The change in strategy means nearly doubling the number of people who can be vaccinated amid rising disease numbers, said Dr. Paul Biddinger, Mass. Brigham General Medical Director of Emergency Preparedness, which advises the state health department. As of last week, Massachusetts had 157 cases of monkeypox, 42 of which were detected between July 28 and August. 3.
A single dose is “still effective in reducing transmission,” he said. “There are reports that after one dose, the immune response begins to subside after two years. of course late [the second dose] “A couple of months is unlikely to have much clinical significance,” Biddinger said.
Dr. Cassandra Pierre, an associate hospital epidemiologist and medical director of public health programs at Boston Medical Center, said she agrees with the decision, although she is skeptical of the data on how long a single dose of immunity lasts.
“We’re really trying to sprint to prevent this infection from becoming endemic,” he said.
State health officials say a single dose provides significant, rapid protection against monkeypox infection, while a second dose provides long-term immunity, even if given several months later.
The new rules make one important exception. Second doses may be given to people with compromised immune systems, such as recent recipients of HIV chemotherapy or those with unrelieved pain.
Meanwhile, the Biden administration on Tuesday granted an extension Provide even more by injecting one-fifth of the dose between the layers of the skin, rather than into the subcutaneous fat as at present. One study found that a low-dose intradermal injection produced an immune response similar to the standard method. But health workers may need to be trained in a new technique.
All Ginneos doses are distributed through the US Centers for Disease Control and Prevention. Massachusetts has received several shipments since July 5 with 16,251 doses, but doesn’t expect more until the fall. As of August. 3, a total of 5,875 doses were administered in the state.
Here are answers to common questions about the monkeypox vaccine.
Who is eligible to receive the vaccine?
Anyone who lives or works in Massachusetts and has been in contact with someone diagnosed with monkeypox is eligible to participate. Also eligible are those who have had sex with a person diagnosed with monkeypox in the past 14 days or who have had multiple sexual partners in an area where smallpox has been reported.
Monkeypox is spread among men who have sex with men, but anyone can catch it and spread it.
For more information, visit the state website: mass.gov/info-details/monkeypox-vaccination.
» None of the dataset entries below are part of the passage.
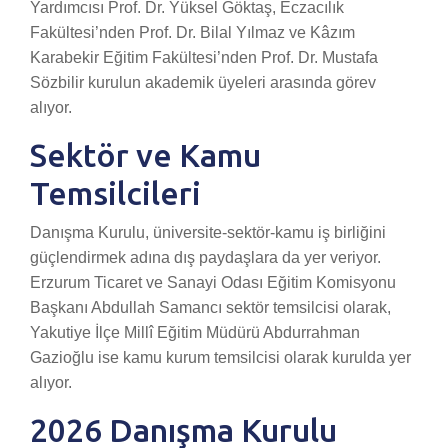
Yardımcısı Prof. Dr. Yüksel Göktaş, Eczacılık
Fakültesi’nden Prof. Dr. Bilal Yılmaz ve Kâzım
Karabekir Eğitim Fakültesi’nden Prof. Dr. Mustafa
Sözbilir kurulun akademik üyeleri arasında görev
alıyor.
Sektör ve Kamu
Temsilcileri
Danışma Kurulu, üniversite-sektör-kamu iş birliğini
güçlendirmek adına dış paydaşlara da yer veriyor.
Erzurum Ticaret ve Sanayi Odası Eğitim Komisyonu
Başkanı Abdullah Samancı sektör temsilcisi olarak,
Yakutiye İlçe Millî Eğitim Müdürü Abdurrahman
Gazioğlu ise kamu kurum temsilcisi olarak kurulda yer
alıyor.
2026 Danışma Kurulu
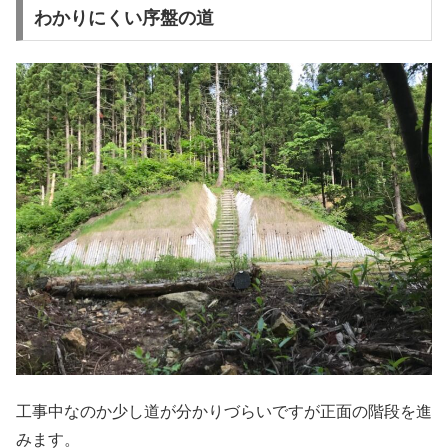
わかりにくい序盤の道
工事中なのか少し道が分かりづらいですが正面の階段を進
みます。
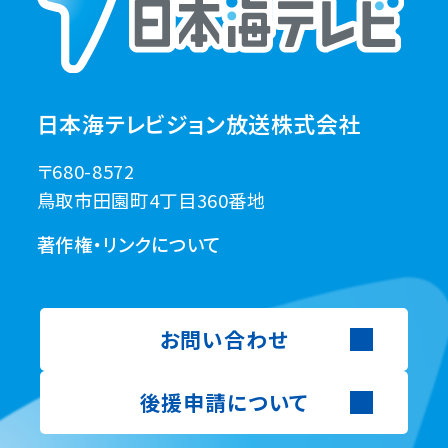
日本海テレビジョン放送株式会社
〒680-8572
鳥取市田園町4丁目360番地
著作権・リンクについて
お問い合わせ
後援申請について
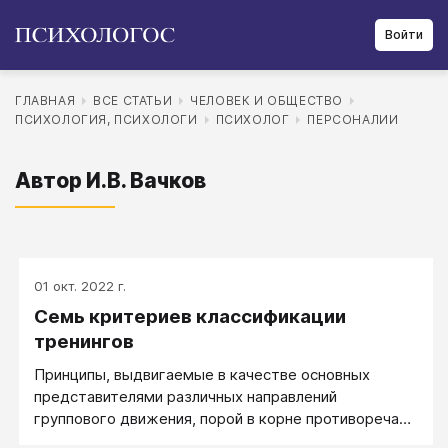
Войти
ГЛАВНАЯ
ВСЕ СТАТЬИ
ЧЕЛОВЕК И ОБЩЕСТВО
ПСИХОЛОГИЯ, ПСИХОЛОГИ
ПСИХОЛОГ
ПЕРСОНАЛИИ
Автор И.В. Вачков
01 окт. 2022 г.
Семь критериев классификации
тренингов
Принципы, выдвигаемые в качестве основных
представителями различных направлений
группового движения, порой в корне противоречат
друг другу. Некоторые «групповоды» грешат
Where can people get the vaccine?
The state is distributing the vaccine in 14 clinics, you need to make an appointment for vaccination. Clinics are listed here: mass.gov/info-details/monkeypox-vaccination#how-to-obtain-vaccine-.
Can these clinics keep up with demand? And will they reach everyone who needs the vaccine?
Some struggle more than others.
Dr. Genevieve Daftari, medical director of Codman Square Health Center in Dorchester, says staffing is a big problem. “We were able to have three four-hour sessions every week,” he said. Daftary hopes to open more hours by hiring part-time nurses through the agency.
Dr. Mireya A. Wessolossky, medical director of the Worcester AIDS Project, said calls for the vaccine “are increasing as we speak.”
With 20 hours a week of vaccination appointments, Wessolosky said, “We’re scheduled through September. … We will see how we can add more hours to meet the demand.
According to Biddinger, Mass. General Brigham was able to vaccinate every eligible person who sought the shot, but he believed he was eligible for the vaccine but had not received it.
Boston Medical Center’s waiting list for monkeypox vaccine has shrunk from 800 to 100 and will soon drop to zero, Pierre said, now that the clinic is fully staffed. “We’re meeting the demand,” he said.
But he worries that there are many people who don’t realize they’re at risk or don’t have access to the health care system.
Does the smallpox vaccine work against monkeypox?
It will happen, but “it’s much harder to deliver,” Biddinger said. The vaccine contains a replicating virus, so people administering it and anyone receiving it should not be around people with weakened immune systems or other illnesses, he said.
Known as ACAM2000, the vaccine is being held in a strategic national stockpile in case smallpox is used as a biological weapon. Recommended for military personnel and laboratory workers who may be exposed to viruses. Biddinger said he was not aware of anyone using the smallpox vaccine to treat monkeypox.
As for people who were vaccinated against smallpox as children, Biddinger said it’s not clear whether they are immune to monkeypox, but they can protect against severe disease.
Can monkeypox be controlled or is it too late?
“I don’t think we know yet,” Biddinger said. “It is reassuring that the disease continues to be transmitted in ways that we knew before this epidemic.” — primarily through close skin-to-skin contact. With improved knowledge about how to avoid infection and increased vaccine availability in the fall and winter, “I’m hopeful that we can get it under control, but right now the numbers are not in the right direction,” he said.
Worcester AIDS Project spokesman Wessolossky expressed optimism. “I think we will get it [under control],” he said. Last week’s declaration of a public health emergency will ease access to a drug called TPOXX that shortens the duration of illness and infections.
Pierre from Boston Medical Center was on the fence. “I’m hopeful,” he said, “but I’m still worried.”